Edmonton faces millions in rising costs for transit in the coming years. (Cort Sloan/CBC)

Edmonton city councillors are pushing for a more consistent and reliable way to pay for public transit as bus and LRT service is expected to cost millions more in the coming years. 

City administration outlined potential options for generating revenue to fund transit and presented those in a new report to council's executive committee meeting on Wednesday.

Options include a dedicated transit tax, increasing property taxes, imposing a local improvement tax, raising fares, and introducing development charges or off-site levies. 

Ashley Salvador, councillor for Ward Métis, suggested the city formulate a multi-year plan for stable and consistent public transit funding. 
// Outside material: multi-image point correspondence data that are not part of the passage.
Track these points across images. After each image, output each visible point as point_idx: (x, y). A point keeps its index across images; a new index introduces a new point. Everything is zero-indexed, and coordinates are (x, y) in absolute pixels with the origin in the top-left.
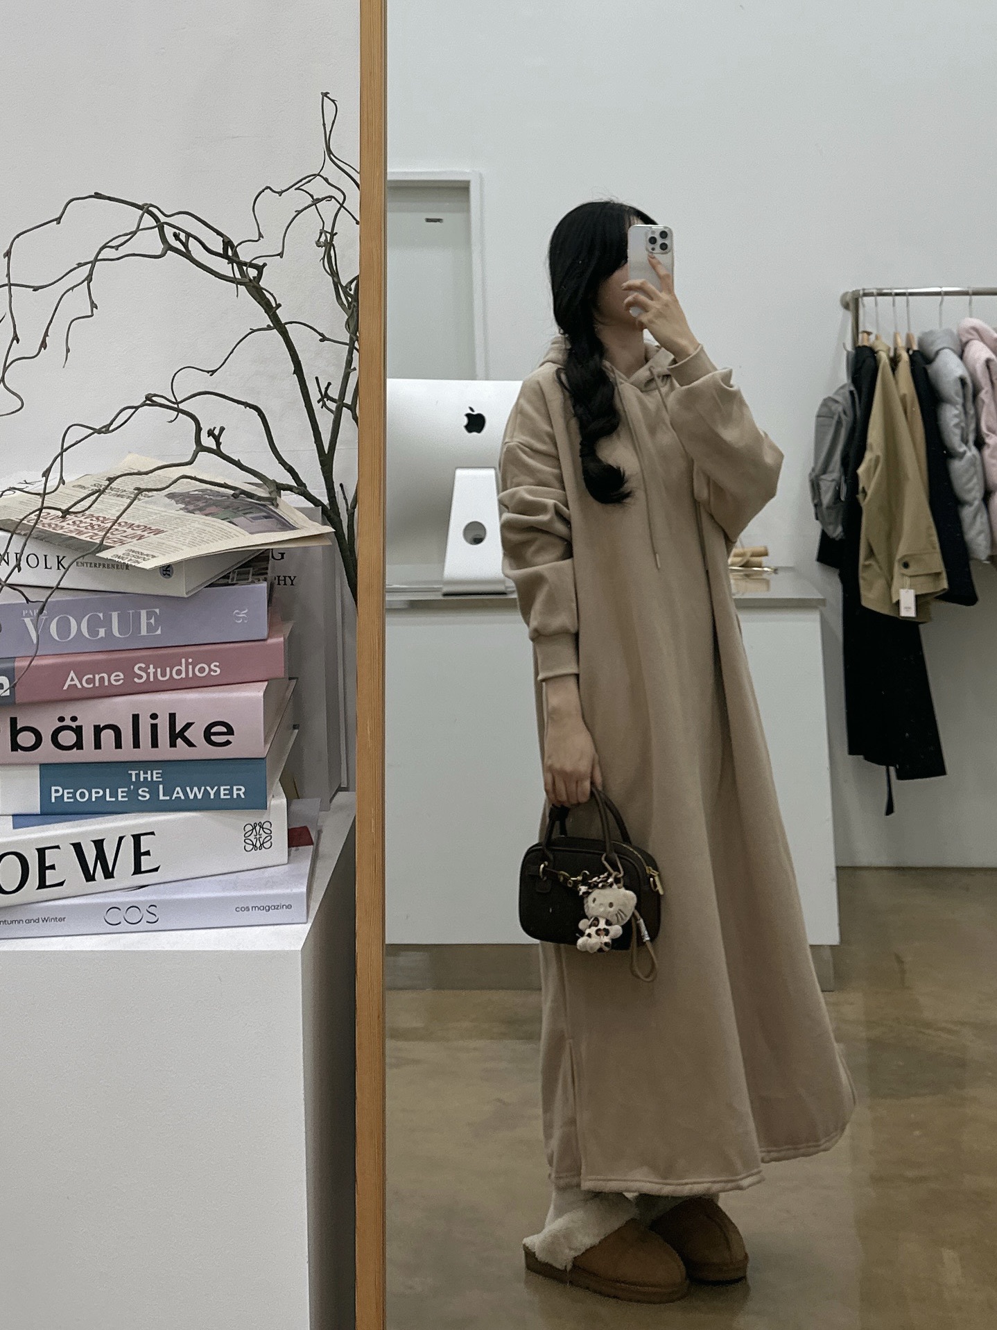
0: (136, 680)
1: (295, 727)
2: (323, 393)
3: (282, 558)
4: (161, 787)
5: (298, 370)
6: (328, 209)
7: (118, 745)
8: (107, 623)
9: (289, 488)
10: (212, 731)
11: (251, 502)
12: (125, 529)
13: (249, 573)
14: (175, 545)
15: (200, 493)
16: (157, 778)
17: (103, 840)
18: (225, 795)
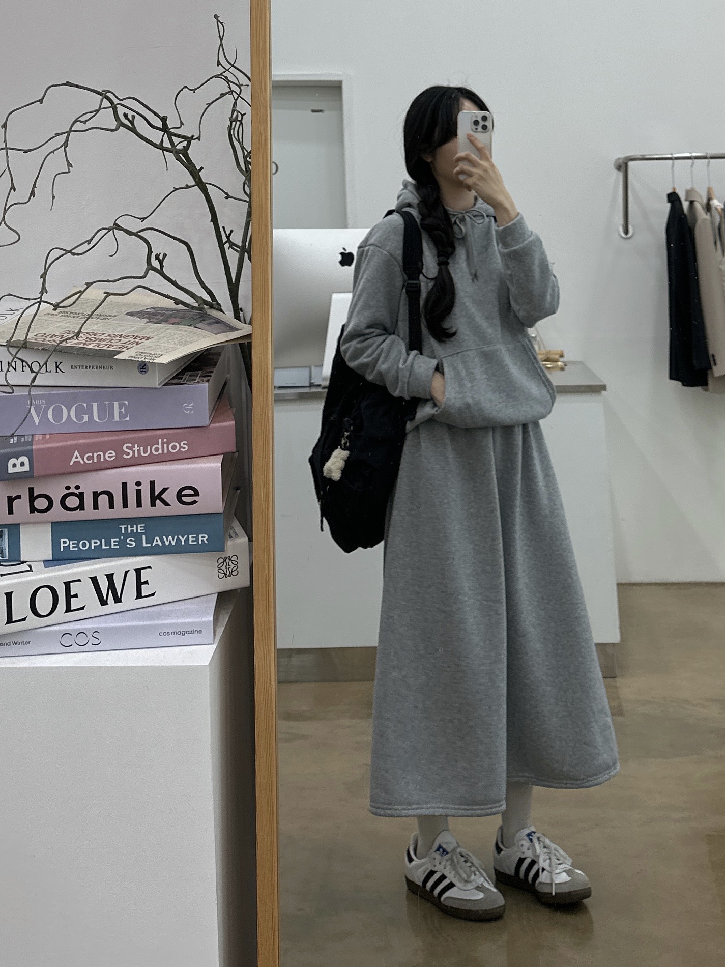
0: (125, 456)
4: (144, 537)
7: (111, 506)
10: (184, 493)
16: (141, 530)
17: (113, 574)
18: (192, 541)
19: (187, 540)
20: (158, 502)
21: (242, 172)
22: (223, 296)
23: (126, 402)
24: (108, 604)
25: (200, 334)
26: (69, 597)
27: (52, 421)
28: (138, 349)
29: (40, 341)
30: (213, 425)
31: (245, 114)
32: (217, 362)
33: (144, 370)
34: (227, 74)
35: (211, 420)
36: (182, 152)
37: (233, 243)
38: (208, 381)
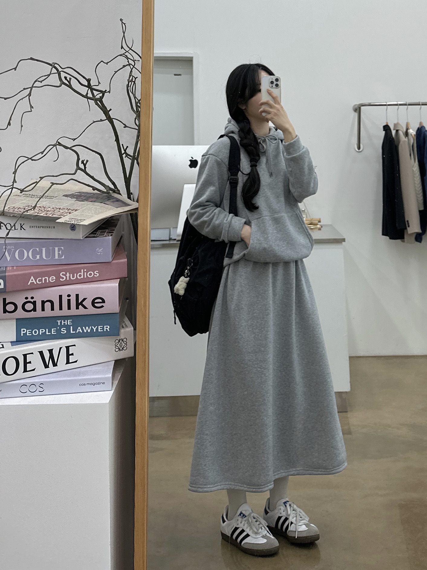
0: (61, 280)
4: (71, 327)
7: (52, 309)
8: (41, 253)
10: (95, 301)
18: (100, 330)
19: (97, 329)
20: (80, 306)
21: (134, 112)
22: (121, 185)
23: (63, 248)
24: (48, 367)
25: (107, 208)
26: (26, 363)
27: (18, 259)
28: (70, 216)
29: (11, 211)
30: (113, 261)
31: (137, 77)
32: (117, 225)
33: (74, 229)
34: (127, 54)
35: (113, 258)
36: (99, 100)
37: (128, 154)
38: (112, 235)
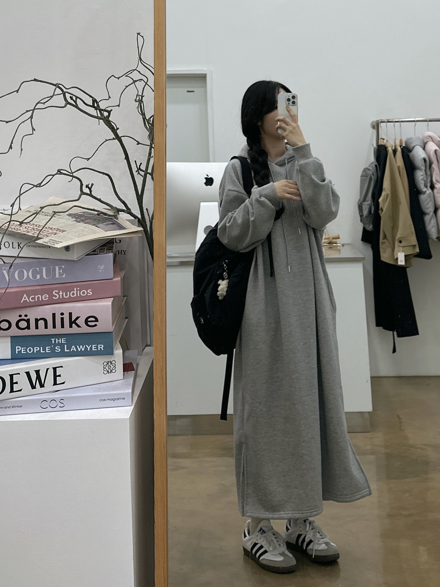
0: (54, 298)
1: (126, 318)
2: (138, 167)
3: (120, 242)
4: (66, 346)
5: (127, 158)
6: (140, 85)
7: (46, 327)
8: (41, 273)
9: (123, 211)
10: (89, 320)
11: (106, 217)
12: (48, 230)
13: (105, 249)
14: (71, 237)
15: (83, 213)
16: (64, 342)
17: (39, 370)
18: (94, 349)
19: (91, 348)
20: (74, 325)
27: (17, 279)
33: (68, 250)
38: (112, 252)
"We have chronically underfunded transit for decades at this point," Salvador said. "Public transit is a core essential service and it deserves to be funded as such." 

The committee agreed to Salvador's motion directing administration to draft the plan by next spring.

Salvador also said she can entertain a development charge, where companies pay a fee specifically for the public transit network as it builds a community. 

"As we look to build out a complete network of public transit, it's really important that we're not leaving any communities behind." 

Administration looked into transportation-based revenue sources but found the city has no legislative authority to impose mechanisms like a motor fuel tax and a road use charge, the report shows. The provincial Traffic Safety Act prohibits the road use charge. 

Ward Dene Coun. Aaron Paquette echoed the need for better service to entice people to take transit. 

"We really do have very strongly embedded car culture," he said. "We also need to have robust alternatives that are attractive — we're not going to get there by nickel and diming." 

Service gaps

The city is already lagging behind in service expectations. 

Sarah Feldman, director of business integration and workforce development with the Edmonton Transit Service, said administration reviewed service for the entire city to identify service gaps.

From 2015 to 2022, Edmonton's population grew by approximately 18 per cent but conventional bus service hours didn't increase to meet the need, Feldmand said in an email to CBC News. 

This analysis shows that service gaps total approximately 5,000 conventional bus hours a week or 260,000 hours a year. 

The report outlines two main scenarios from 2024 to 2033: maintaining the same service levels or expanding it. 

If relying on property taxes to fund ongoing service, the status quo would require a 0.3 per cent dedicated tax increase every year beginning in 2024.

Growing the service would require a 0.7 per cent dedicated tax increase every year, the report shows. 

The city estimates it will need another $15.4 million in operating funds starting in 2024 to maintain 2022 levels. And it plans to buy 40 more buses starting in 2025 that would require another $180.7 million. 

Ward Karhiio Coun. Keren Tang said there's an urgency to address the funding shortfall. 

"If we don't do something now, that gap in revenue generation will continue to grow and we're going to grow to a point where we just have to really expect really bad service."

Funding formula and advocacy

Transit takes up 13 per cent of the city's $3.3 billion operating budget, the second largest portion after the police, Paquette noted. 

Paquette suggests that a funding formula is one mechanism to create certainty in funding to expand transit with population growth in future years.

"A sustainable, predictable model for funding transit tied to growth helps remove the politics from the conversation," Paquette wrote in an email. "It is clear to the public that transit has been neglected or too reliant on user fee increases and it's time we reverse that trend."

City administration says there are options to advocate to the provincial and federal governments for various grants and support.

The federal government is planning to introduce a permanent public transit fund starting in 2026, which Mayor Amarjeet Sohi said could be leveraged to support capital investments in transit.